On board three buses, the repatriated Filipinos were brought to New Clark City at 8 a.m., following their arrival by plane.
A five-member medical team accompanied the repatriated Filipinos and the plane crew, which will also undergo the mandatory quarantine.
The DFA made an initial call for the repatriation of the Filipinos in China on Jan. 28.
The DFA earlier said that an estimated 50 Filipinos were expected to take the mercy charted flight from Wuhan City, but only 30 of them boarded the plane, with one child among them.
The repatriated Filipinos did not go through the Clark International Airport terminal but went straight to the Haribon Hangar of the Philippine Air Force.
Dr. Cesar Cassion, head of the Central Luzon Development Medicine in the region said the repatriated Filipinos were safe in New Clark City.
The workers underwent three tests before boarding, during the flight, and upon arrival to screen for any symptom of the virus.
Government officials emphasized that the workers quarantined did not test positive for nCoV but were under observation.
In an interview over dzIQ on Sunday, Panelo said the government will shoulder the costs of tests, medicines, confinement, and all hospital-related expenses for patients being treated in government hospitals and facilities.

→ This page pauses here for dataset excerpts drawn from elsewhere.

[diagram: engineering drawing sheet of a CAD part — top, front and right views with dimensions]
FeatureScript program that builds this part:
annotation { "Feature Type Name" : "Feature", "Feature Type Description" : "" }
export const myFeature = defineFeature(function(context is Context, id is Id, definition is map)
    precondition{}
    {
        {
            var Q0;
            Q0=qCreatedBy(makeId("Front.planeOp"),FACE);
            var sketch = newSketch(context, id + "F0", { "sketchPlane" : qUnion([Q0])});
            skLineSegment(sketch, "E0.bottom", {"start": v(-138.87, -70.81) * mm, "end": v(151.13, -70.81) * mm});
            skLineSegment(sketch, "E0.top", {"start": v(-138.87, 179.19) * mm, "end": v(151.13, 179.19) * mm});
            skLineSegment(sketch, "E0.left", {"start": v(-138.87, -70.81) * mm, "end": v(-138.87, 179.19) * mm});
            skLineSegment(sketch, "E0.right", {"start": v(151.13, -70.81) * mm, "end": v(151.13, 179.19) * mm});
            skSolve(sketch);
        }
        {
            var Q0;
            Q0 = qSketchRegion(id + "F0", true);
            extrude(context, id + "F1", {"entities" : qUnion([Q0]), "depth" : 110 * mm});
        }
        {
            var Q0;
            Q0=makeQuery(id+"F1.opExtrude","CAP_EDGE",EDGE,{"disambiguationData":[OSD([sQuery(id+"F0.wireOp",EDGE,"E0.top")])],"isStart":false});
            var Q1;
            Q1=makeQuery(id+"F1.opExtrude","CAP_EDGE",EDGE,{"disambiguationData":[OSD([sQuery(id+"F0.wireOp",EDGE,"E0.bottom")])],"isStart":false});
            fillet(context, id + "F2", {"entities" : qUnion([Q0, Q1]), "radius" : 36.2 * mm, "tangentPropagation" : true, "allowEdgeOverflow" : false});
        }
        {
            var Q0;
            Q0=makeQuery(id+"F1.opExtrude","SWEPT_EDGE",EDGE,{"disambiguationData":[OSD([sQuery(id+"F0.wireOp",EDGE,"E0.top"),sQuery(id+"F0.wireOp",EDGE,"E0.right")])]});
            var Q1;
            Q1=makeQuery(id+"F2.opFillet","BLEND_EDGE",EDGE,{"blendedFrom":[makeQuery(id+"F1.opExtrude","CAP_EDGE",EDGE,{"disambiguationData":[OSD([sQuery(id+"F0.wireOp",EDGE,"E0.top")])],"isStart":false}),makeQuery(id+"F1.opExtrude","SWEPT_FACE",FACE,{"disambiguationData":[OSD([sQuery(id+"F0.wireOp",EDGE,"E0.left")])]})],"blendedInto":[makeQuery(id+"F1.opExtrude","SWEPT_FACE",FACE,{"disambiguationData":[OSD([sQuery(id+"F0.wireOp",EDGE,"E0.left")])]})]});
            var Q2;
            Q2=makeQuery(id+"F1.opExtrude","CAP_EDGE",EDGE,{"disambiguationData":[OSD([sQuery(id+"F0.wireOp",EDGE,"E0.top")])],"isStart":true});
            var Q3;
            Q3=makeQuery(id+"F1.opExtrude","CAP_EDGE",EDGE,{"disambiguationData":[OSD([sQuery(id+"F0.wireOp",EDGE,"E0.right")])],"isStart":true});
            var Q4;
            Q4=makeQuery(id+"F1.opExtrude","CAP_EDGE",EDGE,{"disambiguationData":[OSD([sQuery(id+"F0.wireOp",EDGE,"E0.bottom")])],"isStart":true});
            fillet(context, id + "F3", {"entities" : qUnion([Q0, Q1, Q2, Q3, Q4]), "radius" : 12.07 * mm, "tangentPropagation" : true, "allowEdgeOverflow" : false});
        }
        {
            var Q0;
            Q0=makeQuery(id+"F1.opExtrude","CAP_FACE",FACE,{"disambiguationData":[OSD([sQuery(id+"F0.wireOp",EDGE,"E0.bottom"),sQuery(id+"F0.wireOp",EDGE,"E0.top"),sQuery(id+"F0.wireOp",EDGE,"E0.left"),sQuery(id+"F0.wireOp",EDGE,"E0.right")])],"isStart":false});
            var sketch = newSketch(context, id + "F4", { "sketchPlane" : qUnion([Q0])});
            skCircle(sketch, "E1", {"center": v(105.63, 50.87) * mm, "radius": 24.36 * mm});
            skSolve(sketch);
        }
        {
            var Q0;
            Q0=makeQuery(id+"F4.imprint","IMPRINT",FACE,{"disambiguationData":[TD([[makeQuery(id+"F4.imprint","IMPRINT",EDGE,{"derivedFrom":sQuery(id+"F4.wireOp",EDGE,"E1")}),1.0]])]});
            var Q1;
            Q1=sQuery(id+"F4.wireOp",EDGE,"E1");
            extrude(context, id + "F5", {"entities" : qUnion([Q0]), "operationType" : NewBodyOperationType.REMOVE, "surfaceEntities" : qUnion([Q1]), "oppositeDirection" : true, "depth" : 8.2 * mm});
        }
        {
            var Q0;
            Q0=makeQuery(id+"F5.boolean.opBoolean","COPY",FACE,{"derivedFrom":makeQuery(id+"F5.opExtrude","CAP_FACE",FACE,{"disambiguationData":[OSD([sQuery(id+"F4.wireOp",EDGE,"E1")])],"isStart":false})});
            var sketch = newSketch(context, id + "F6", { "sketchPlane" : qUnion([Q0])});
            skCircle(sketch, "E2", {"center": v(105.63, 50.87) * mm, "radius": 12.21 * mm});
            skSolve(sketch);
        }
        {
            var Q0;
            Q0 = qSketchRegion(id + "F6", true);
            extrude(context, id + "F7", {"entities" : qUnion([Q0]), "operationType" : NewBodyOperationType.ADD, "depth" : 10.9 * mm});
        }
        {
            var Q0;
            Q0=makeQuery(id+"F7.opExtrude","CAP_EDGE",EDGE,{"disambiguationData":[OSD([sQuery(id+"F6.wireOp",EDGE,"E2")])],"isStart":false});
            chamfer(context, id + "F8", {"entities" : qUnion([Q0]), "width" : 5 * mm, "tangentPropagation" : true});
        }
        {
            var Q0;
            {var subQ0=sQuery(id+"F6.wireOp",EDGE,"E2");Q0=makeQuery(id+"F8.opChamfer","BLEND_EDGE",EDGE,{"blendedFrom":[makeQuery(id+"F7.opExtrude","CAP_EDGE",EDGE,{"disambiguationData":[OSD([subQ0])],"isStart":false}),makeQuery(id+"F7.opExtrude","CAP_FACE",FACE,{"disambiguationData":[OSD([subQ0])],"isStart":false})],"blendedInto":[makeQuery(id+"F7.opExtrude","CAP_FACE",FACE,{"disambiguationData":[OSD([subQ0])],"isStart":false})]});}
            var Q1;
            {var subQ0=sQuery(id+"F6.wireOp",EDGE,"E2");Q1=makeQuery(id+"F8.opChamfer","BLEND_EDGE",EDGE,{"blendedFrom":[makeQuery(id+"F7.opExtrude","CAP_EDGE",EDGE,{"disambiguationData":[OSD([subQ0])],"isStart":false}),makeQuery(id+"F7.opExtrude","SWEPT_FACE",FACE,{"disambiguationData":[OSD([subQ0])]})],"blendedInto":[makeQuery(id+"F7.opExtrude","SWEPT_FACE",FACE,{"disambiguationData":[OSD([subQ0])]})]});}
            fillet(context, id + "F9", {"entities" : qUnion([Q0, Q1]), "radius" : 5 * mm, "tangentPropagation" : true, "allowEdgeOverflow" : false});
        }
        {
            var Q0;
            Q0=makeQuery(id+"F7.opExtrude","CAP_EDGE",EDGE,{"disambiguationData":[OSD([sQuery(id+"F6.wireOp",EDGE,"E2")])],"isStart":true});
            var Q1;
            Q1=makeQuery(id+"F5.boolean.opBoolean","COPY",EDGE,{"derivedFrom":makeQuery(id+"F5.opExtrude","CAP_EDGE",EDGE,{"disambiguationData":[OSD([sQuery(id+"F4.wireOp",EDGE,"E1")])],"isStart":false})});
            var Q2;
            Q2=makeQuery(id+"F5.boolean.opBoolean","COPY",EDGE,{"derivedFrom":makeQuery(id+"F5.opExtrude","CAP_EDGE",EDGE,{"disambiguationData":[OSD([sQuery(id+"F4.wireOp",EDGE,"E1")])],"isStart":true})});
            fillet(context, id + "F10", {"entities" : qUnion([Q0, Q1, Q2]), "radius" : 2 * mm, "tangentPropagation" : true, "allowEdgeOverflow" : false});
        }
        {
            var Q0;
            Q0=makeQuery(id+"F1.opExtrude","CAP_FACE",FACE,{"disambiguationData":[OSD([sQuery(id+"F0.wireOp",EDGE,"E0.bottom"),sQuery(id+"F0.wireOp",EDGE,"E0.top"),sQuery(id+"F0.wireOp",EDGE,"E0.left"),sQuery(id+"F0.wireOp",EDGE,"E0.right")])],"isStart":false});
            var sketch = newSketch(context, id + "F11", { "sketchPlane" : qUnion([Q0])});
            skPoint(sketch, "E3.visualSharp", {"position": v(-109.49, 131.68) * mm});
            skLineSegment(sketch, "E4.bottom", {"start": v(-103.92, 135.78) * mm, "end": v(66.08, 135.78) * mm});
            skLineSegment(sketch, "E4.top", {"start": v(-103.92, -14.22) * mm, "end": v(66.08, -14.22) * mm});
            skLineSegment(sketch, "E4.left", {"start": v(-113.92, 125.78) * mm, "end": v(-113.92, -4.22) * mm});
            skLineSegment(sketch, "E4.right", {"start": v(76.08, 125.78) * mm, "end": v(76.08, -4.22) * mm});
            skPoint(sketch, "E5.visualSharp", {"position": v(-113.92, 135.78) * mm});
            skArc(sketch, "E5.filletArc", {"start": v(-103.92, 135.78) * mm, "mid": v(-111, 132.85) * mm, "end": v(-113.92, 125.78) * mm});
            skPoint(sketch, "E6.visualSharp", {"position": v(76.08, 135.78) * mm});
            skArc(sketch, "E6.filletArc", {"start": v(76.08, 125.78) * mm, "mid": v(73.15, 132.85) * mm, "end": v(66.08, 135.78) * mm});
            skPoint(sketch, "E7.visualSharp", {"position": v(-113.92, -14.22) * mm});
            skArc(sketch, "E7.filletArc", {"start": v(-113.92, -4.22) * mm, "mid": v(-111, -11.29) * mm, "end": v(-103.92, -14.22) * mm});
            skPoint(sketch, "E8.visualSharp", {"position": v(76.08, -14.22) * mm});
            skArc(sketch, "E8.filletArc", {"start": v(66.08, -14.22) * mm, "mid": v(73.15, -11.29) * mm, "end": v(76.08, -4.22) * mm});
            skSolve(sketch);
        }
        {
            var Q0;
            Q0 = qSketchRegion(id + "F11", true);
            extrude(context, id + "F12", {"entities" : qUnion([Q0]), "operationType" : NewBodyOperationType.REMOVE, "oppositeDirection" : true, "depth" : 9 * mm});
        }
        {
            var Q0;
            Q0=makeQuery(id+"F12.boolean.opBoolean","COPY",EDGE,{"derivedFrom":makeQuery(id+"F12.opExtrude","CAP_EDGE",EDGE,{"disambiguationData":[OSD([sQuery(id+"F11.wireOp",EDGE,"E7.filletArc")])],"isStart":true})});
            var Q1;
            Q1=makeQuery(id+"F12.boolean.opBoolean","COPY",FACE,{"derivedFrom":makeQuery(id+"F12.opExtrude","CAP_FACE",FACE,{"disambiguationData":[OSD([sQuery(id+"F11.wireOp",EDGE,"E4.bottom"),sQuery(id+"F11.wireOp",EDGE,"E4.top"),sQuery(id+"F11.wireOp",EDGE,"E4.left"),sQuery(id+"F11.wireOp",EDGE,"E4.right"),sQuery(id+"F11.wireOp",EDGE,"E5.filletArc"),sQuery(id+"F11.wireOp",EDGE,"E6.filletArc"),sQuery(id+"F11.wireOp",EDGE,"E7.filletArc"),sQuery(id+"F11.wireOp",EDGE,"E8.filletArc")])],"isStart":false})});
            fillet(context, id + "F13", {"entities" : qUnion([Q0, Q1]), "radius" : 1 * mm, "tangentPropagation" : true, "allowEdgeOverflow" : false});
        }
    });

He said the 30 Filipinos who just returned home from China’s Hubei province would also receive appropriate care free of charge.
In a post on the town’s Facebook page, Catacutan welcomed the arrival of the repatriated Filipinos, reversing his initial opposition to locating the quarantine facilities within the municipality.
“We in Capas, offer our home, our sympathy, and prayers for the health of our fellow Filipinos and we hope there will already be a permanent solution for the nCoV,” Catacutan said in a statement.
“We Filipinos, always help each other and nothing can change that. Only wrong information can destroy a relationship as strong as what Filipinos have,” the mayor said.
He said the lack of coordination by the national government triggered the opposition to the quarantine facility.
Justice Secretary Menardo Guevarra, meanwhile, said a court will have to decide whose interest takes precedence if the town files a legal challenge to the quarantine facility.
“Any official or resident of Capas with interest in business, tourism, investment, or health may file a complaint to enjoin the use of the Athletes’ Village as a quarantine facility,” Guevarra said in a text message sent to reporters.
“But the court will weigh their private or community interests against the wider public health and social welfare considerations. In the law on injunctions, this is known as the doctrine of relative inconvenience,” he said.
Guevarra made the statement after Capas Vice Mayor Rodriguez said that he along with other members of their municipal council are planning to file a petition for a court injunction against the use of New Clark City as a quarantine facility.